• **TEXT FOR ANALYSIS**:
Two Worlds, One Family: An Adoptive Mothers Insecurities

Jane: “He isn’t one of them! They aren’t even his real family!”

Professor Archimedes Q. Porter: “Have you ever known a family not to be real?”

Last night we took a road trip to St. George, UT to see Tarzan at Tuacahn. Tarzan has always been one of my favorites. The music, the colors, the costumes! The story of a little boy raised by Apes that discovers he is really human. I have fond memories of when the Disney version came to theaters and I went with my Aunt Tel to the drive in movie to see it. However, as the opening song started and the actors took their places, I realized I was watching a very different story unfold before me than the story I had grown up with.

The songs were the same, the characters were the same, but I am not the same.

When Tyce was first placed in my arms, I remember looking at his tiny form and knowing that my life was forever changed for the better. My love for him was and is real. But with adoption comes insecurities.

• **EXTRACTED DATA**:
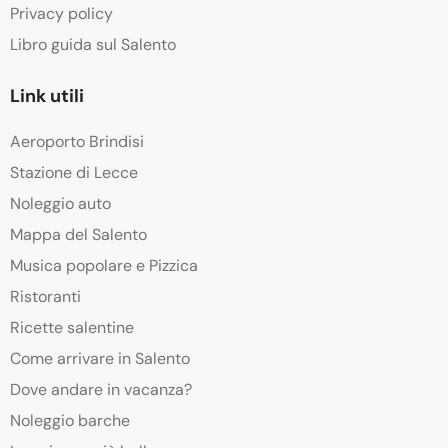
Privacy policy
Libro guida sul Salento
Link utili
Aeroporto Brindisi
Stazione di Lecce
Noleggio auto
Mappa del Salento
Musica popolare e Pizzica
Ristoranti
Ricette salentine
Come arrivare in Salento
Dove andare in vacanza?
Noleggio barche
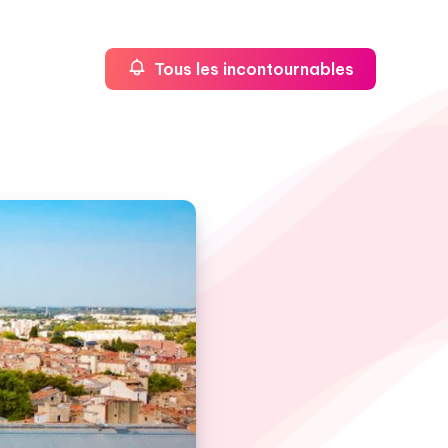
Tous les incontournables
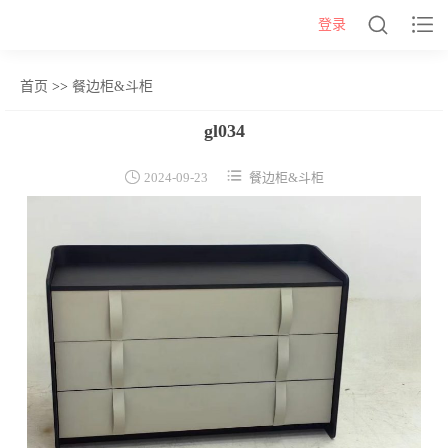


登录
首页
>>
餐边柜&斗柜
网站首页
gl034
几类


2024-09-23
餐边柜&斗柜
沙发背几
茶几&角几
报价表
柜类
书柜
床头柜
电视柜
酒柜
餐边柜&斗柜
桌类
书桌
妆台
茶桌
餐桌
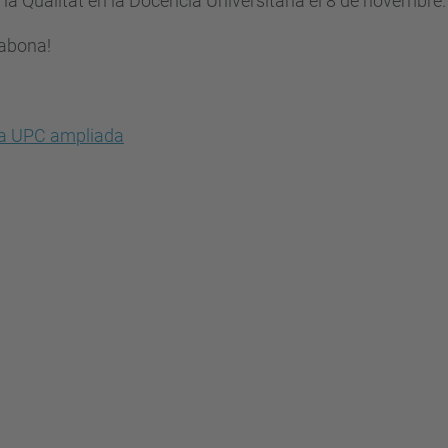
la Qualitat en la Docència Universitària el 8 de novembre.
abona!
ia UPC ampliada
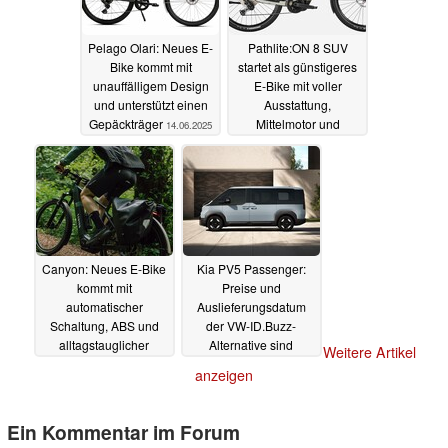
Pelago Olari: Neues E-
Pathlite:ON 8 SUV
Bike kommt mit
startet als günstigeres
unauffälligem Design
E-Bike mit voller
und unterstützt einen
Ausstattung,
Gepäckträger
Mittelmotor und
14.06.2025
langem Federweg
13.06.2025
Canyon: Neues E-Bike
Kia PV5 Passenger:
kommt mit
Preise und
automatischer
Auslieferungsdatum
Schaltung, ABS und
der VW-ID.Buzz-
alltagstauglicher
Alternative sind
Weitere Artikel
Ausstattung
bekannt
12.06.2025
12.06.2025
anzeigen
Ein Kommentar im Forum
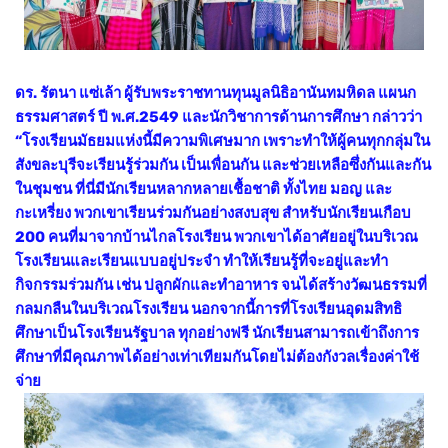
ดร. รัตนา แซ่เล้า ผู้รับพระราชทานทุนมูลนิธิอานันทมหิดล แผนก
ธรรมศาสตร์ ปี พ.ศ.2549 และนักวิชาการด้านการศึกษา กล่าวว่า
“โรงเรียนมัธยมแห่งนี้มีความพิเศษมาก เพราะทำให้ผู้คนทุกกลุ่มใน
สังขละบุรีจะเรียนรู้ร่วมกัน เป็นเพื่อนกัน และช่วยเหลือซึ่งกันและกัน
ในชุมชน ที่นี่มีนักเรียนหลากหลายเชื้อชาติ ทั้งไทย มอญ และ
กะเหรี่ยง พวกเขาเรียนร่วมกันอย่างสงบสุข สำหรับนักเรียนเกือบ
200 คนที่มาจากบ้านไกลโรงเรียน พวกเขาได้อาศัยอยู่ในบริเวณ
โรงเรียนและเรียนแบบอยู่ประจำ ทำให้เรียนรู้ที่จะอยู่และทำ
กิจกรรมร่วมกัน เช่น ปลูกผักและทำอาหาร จนได้สร้างวัฒนธรรมที่
กลมกลืนในบริเวณโรงเรียน นอกจากนี้การที่โรงเรียนอุดมสิทธิ
ศึกษาเป็นโรงเรียนรัฐบาล ทุกอย่างฟรี นักเรียนสามารถเข้าถึงการ
ศึกษาที่มีคุณภาพได้อย่างเท่าเทียมกันโดยไม่ต้องกังวลเรื่องค่าใช้
จ่าย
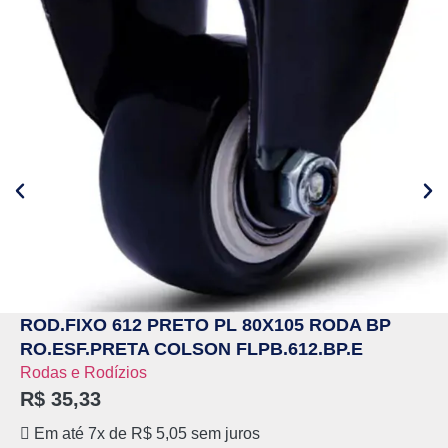
ROD.FIXO 612 PRETO PL 80X105 RODA BP
RO.ESF.PRETA COLSON FLPB.612.BP.E
Rodas e Rodízios
R$
35,33
Em até 7x de
R$
5,05
sem juros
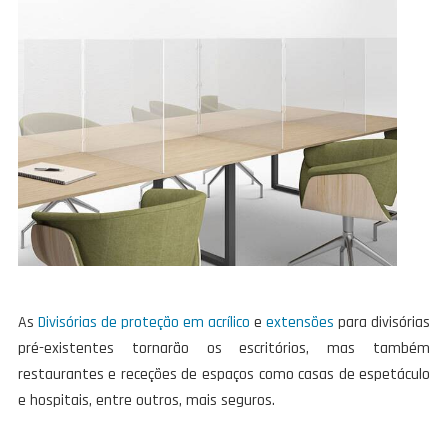
As
Divisórias de proteção em acrílico
e
extensões
para divisórias
pré-existentes tornarão os escritórios, mas também
restaurantes e receções de espaços como casas de espetáculo
e hospitais, entre outros, mais seguros.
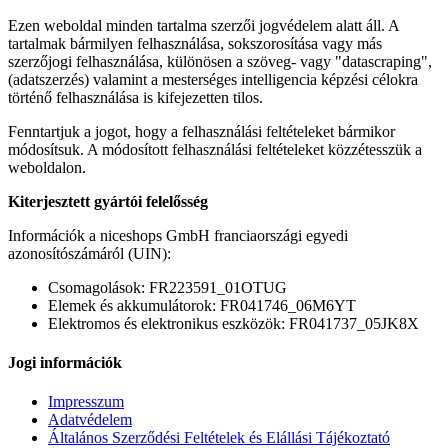
Ezen weboldal minden tartalma szerzői jogvédelem alatt áll. A
tartalmak bármilyen felhasználása, sokszorosítása vagy más
szerzőjogi felhasználása, különösen a szöveg- vagy "datascraping",
(adatszerzés) valamint a mesterséges intelligencia képzési célokra
történő felhasználása is kifejezetten tilos.
Fenntartjuk a jogot, hogy a felhasználási feltételeket bármikor
módosítsuk. A módosított felhasználási feltételeket közzétesszük a
weboldalon.
Kiterjesztett gyártói felelősség
Információk a niceshops GmbH franciaországi egyedi
azonosítószámáról (UIN):
Csomagolások: FR223591_01OTUG
Elemek és akkumulátorok: FR041746_06M6YT
Elektromos és elektronikus eszközök: FR041737_05JK8X
Jogi információk
Impresszum
Adatvédelem
Általános Szerződési Feltételek és Elállási Tájékoztató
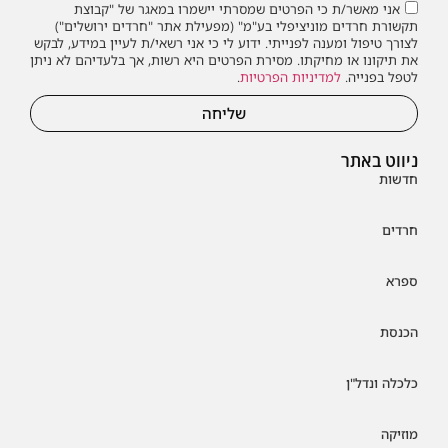
אני מאשר/ת כי הפרטים שמסרתי יישמרו במאגר של "קבוצת
תקשורת חרדים מוניציפלי בע"מ" (מפעילת אתר "חרדים ירושלים")
לצורך טיפול ומענה לפנייתי. ידוע לי כי אני רשאי/ת לעיין במידע, לבקש
את תיקונו או מחיקתו. מסירת הפרטים היא רשות, אך בלעדיהם לא ניתן
לטפל בפנייה.
למדיניות הפרטיות
.
שליחה
ניווט באתר
חדשות
חרדים
ספרא
הכנסת
כלכלה ונדל"ן
מוזיקה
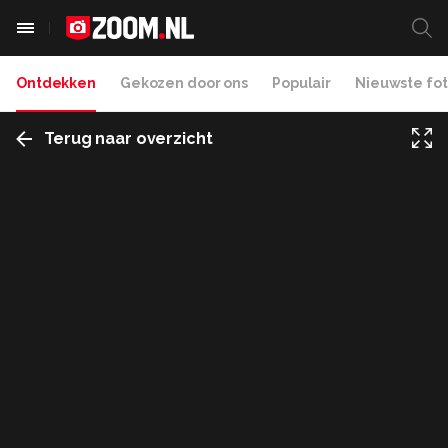
Ontdekken
Gekozen door ons
Populair
Nieuwste fot
Terug naar overzicht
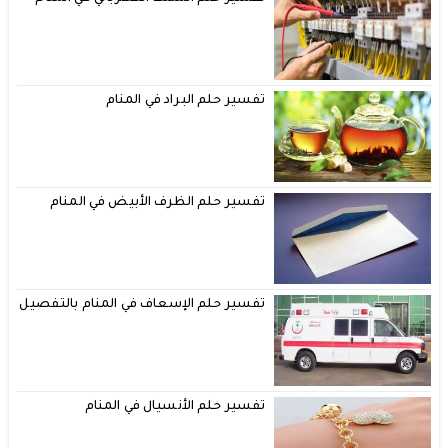
تفسير حلم البراد في المنام
تفسير حلم الظرف الأبيض في المنام
تفسير حلم الإسعاف في المنام بالتفصيل
تفسير حلم الأنسيال في المنام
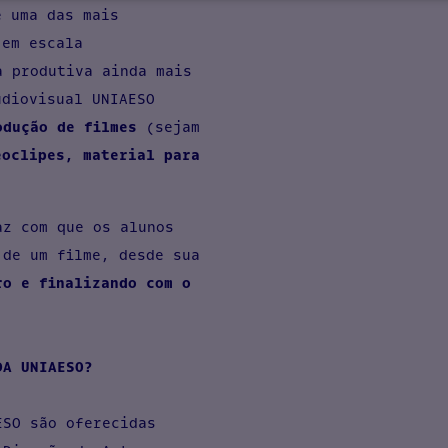
é uma das mais
 em escala
a produtiva ainda mais
udiovisual UNIAESO
odução de filmes
(sejam
eoclipes, material para
az com que os alunos
 de um filme, desde sua
ro e finalizando com o
DA UNIAESO?
ESO são oferecidas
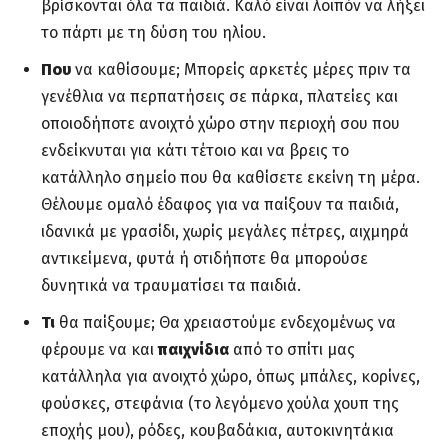
βρίσκονται όλα τα παιδιά. Καλό είναι λοιπόν να λήξει
το πάρτι με τη δύση του ηλίου.
Που
να καθίσουμε; Μπορείς αρκετές μέρες πριν τα
γενέθλια να περπατήσεις σε πάρκα, πλατείες και
οποιοδήποτε ανοιχτό χώρο στην περιοχή σου που
ενδείκνυται για κάτι τέτοιο και να βρεις το
κατάλληλο σημείο που θα καθίσετε εκείνη τη μέρα.
Θέλουμε ομαλό έδαφος για να παίξουν τα παιδιά,
ιδανικά με γρασίδι, χωρίς μεγάλες πέτρες, αιχμηρά
αντικείμενα, φυτά ή οτιδήποτε θα μπορούσε
δυνητικά να τραυματίσει τα παιδιά.
Τι
θα παίξουμε; Θα χρειαστούμε ενδεχομένως να
φέρουμε να και
παιχνίδια
από το σπίτι μας
κατάλληλα για ανοιχτό χώρο, όπως μπάλες, κορίνες,
φούσκες, στεφάνια (το λεγόμενο χούλα χουπ της
εποχής μου), ρόδες, κουβαδάκια, αυτοκινητάκια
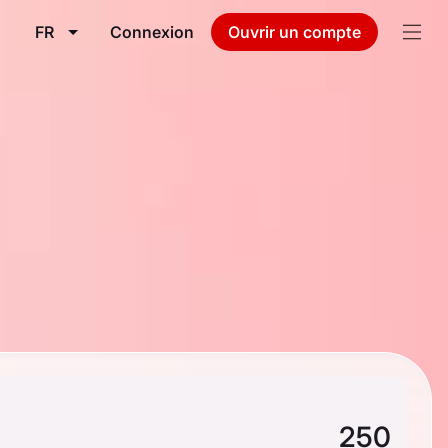
FR
Connexion
Ouvrir un compte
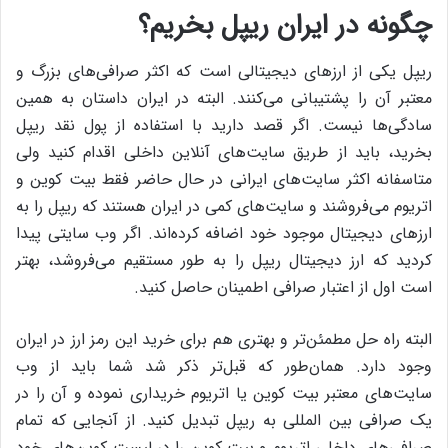
چگونه در ایران ریپل بخریم؟
ریپل یکی از ارزهای دیجیتالی است که اکثر صرافی‌های بزرگ و
معتبر آن را پشتیبانی می‌کنند. البته در ایران داستان به همین
سادگی‌ها نیست. اگر قصد دارید با استفاده از پول نقد ریپل
بخرید، باید از طریق سایت‌های آنلاین داخلی اقدام کنید ولی
متاسفانه اکثر سایت‌های ایرانی در حال حاضر فقط بیت کوین و
اتریوم می‌فروشند و سایت‌های کمی در ایران هستند که ریپل را به
ارزهای دیجیتال موجود خود اضافه کرده‌اند. اگر وب سایتی پیدا
کردید که ارز دیجیتال ریپل را به طور مستقیم می‌فروشد، بهتر
است اول از اعتبار صرافی اطمینان حاصل کنید.
البته راه حل مطمئن‌تر و بهتری هم برای خرید این رمز ارز در ایران
وجود دارد. همان‌طور که قبل‌تر ذکر شد شما باید از وب
سایت‌های معتبر بیت کوین یا اتریوم خریداری نموده و آن را در
یک صرافی بین المللی به ریپل تبدیل کنید. از آنجایی که تمام
صرافی‌های داخلی اتریوم و بیت کوین را در لیست کوین‌های خود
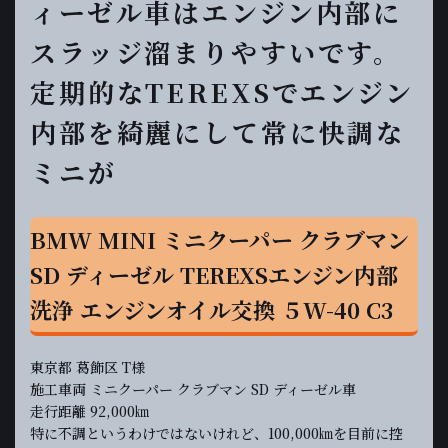
ィーゼル車はエンジン内部に
スラッジ溜まりやすいです。
定期的なTEREXSでエンジン
内部を綺麗にして常に快調な
ミニが
BMW MINI ミニクーパー クラブマン
SD ディーゼル TEREXSエンジン内部
洗浄 エンジンオイル交換 ５W-40 C3
東京都 葛飾区 T様
施工車両 ミニクーパー クラブマン SD ディーゼル車
走行距離 92,000㎞
特に不調というわけではないけれど、100,000㎞を目前に控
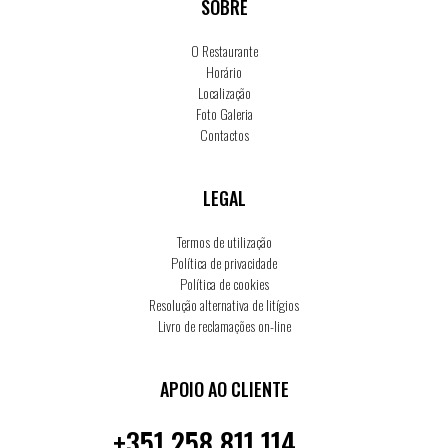
SOBRE
O Restaurante
Horário
Localização
Foto Galeria
Contactos
LEGAL
Termos de utilização
Política de privacidade
Política de cookies
Resolução alternativa de litígios
Livro de reclamações on-line
APOIO AO CLIENTE
+351 258 811 114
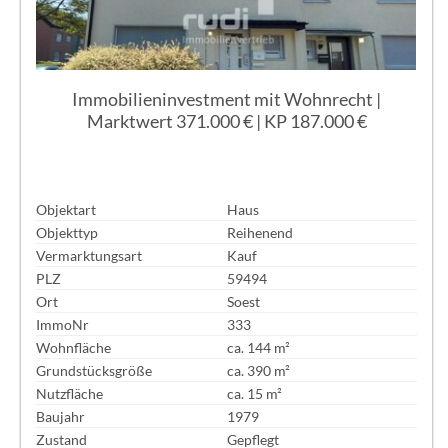
Immobilieninvestment mit Wohnrecht |
Marktwert 371.000 € | KP 187.000 €
Objektart
Haus
Objekttyp
Reihenend
Vermarktungsart
Kauf
PLZ
59494
Ort
Soest
ImmoNr
333
Wohnfläche
ca. 144 m²
Grundstücksgröße
ca. 390 m²
Nutzfläche
ca. 15 m²
Baujahr
1979
Zustand
Gepflegt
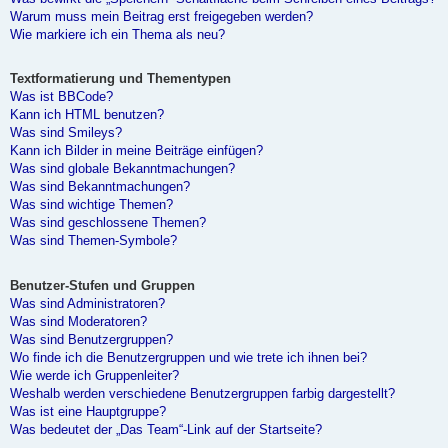
Warum muss mein Beitrag erst freigegeben werden?
Wie markiere ich ein Thema als neu?
Textformatierung und Thementypen
Was ist BBCode?
Kann ich HTML benutzen?
Was sind Smileys?
Kann ich Bilder in meine Beiträge einfügen?
Was sind globale Bekanntmachungen?
Was sind Bekanntmachungen?
Was sind wichtige Themen?
Was sind geschlossene Themen?
Was sind Themen-Symbole?
Benutzer-Stufen und Gruppen
Was sind Administratoren?
Was sind Moderatoren?
Was sind Benutzergruppen?
Wo finde ich die Benutzergruppen und wie trete ich ihnen bei?
Wie werde ich Gruppenleiter?
Weshalb werden verschiedene Benutzergruppen farbig dargestellt?
Was ist eine Hauptgruppe?
Was bedeutet der „Das Team“-Link auf der Startseite?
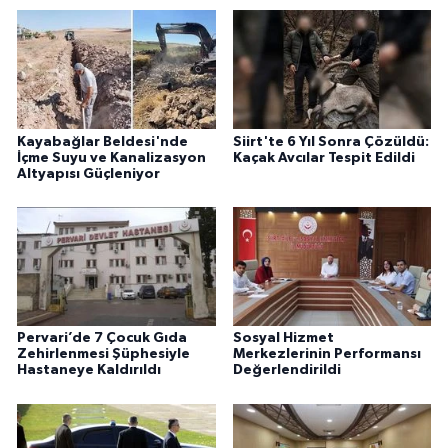
Kayabağlar Beldesi'nde
Siirt'te 6 Yıl Sonra Çözüldü:
İçme Suyu ve Kanalizasyon
Kaçak Avcılar Tespit Edildi
Altyapısı Güçleniyor
Pervari’de 7 Çocuk Gıda
Sosyal Hizmet
Zehirlenmesi Şüphesiyle
Merkezlerinin Performansı
Hastaneye Kaldırıldı
Değerlendirildi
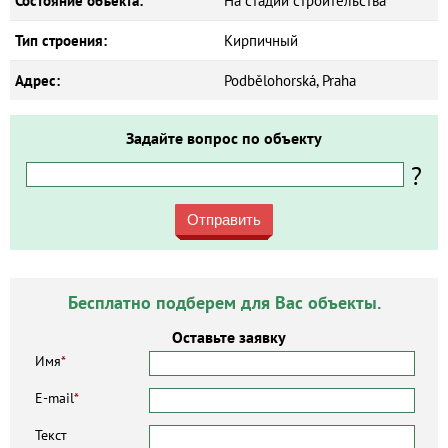
Состояние объекта:
На стадии строительства
Тип строения:
Кирпичный
Адрес:
Podbělohorská, Praha
Задайте вопрос по объекту
?
Отправить
Бесплатно подберем для Вас объекты.
Оставьте заявку
Имя
*
E-mail
*
Текст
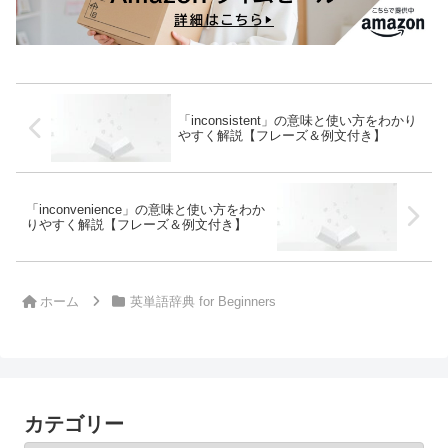
「inconsistent」の意味と使い方をわかり
やすく解説【フレーズ＆例文付き】
「inconvenience」の意味と使い方をわか
りやすく解説【フレーズ＆例文付き】
ホーム
英単語辞典 for Beginners
カテゴリー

• **TASK REQUIREMENTS**:
a – In the text about Tarzan and adoption, where did the writer travel to see Tarzan?
b – Rewrite the part of the text about Tarzan and adoption that opens with the words containing "When Tyce was" and closes with "adoption comes insecurities.", replacing "tiny form" with "small frame".

• **SOLVED PROBLEMS**:
a – St. George, UT, to see Tarzan at Tuacahn.

b –
When Tyce was first placed in my arms, I remember looking at his small frame and knowing that my life was forever changed for the better. My love for him was and is real. But with adoption comes insecurities.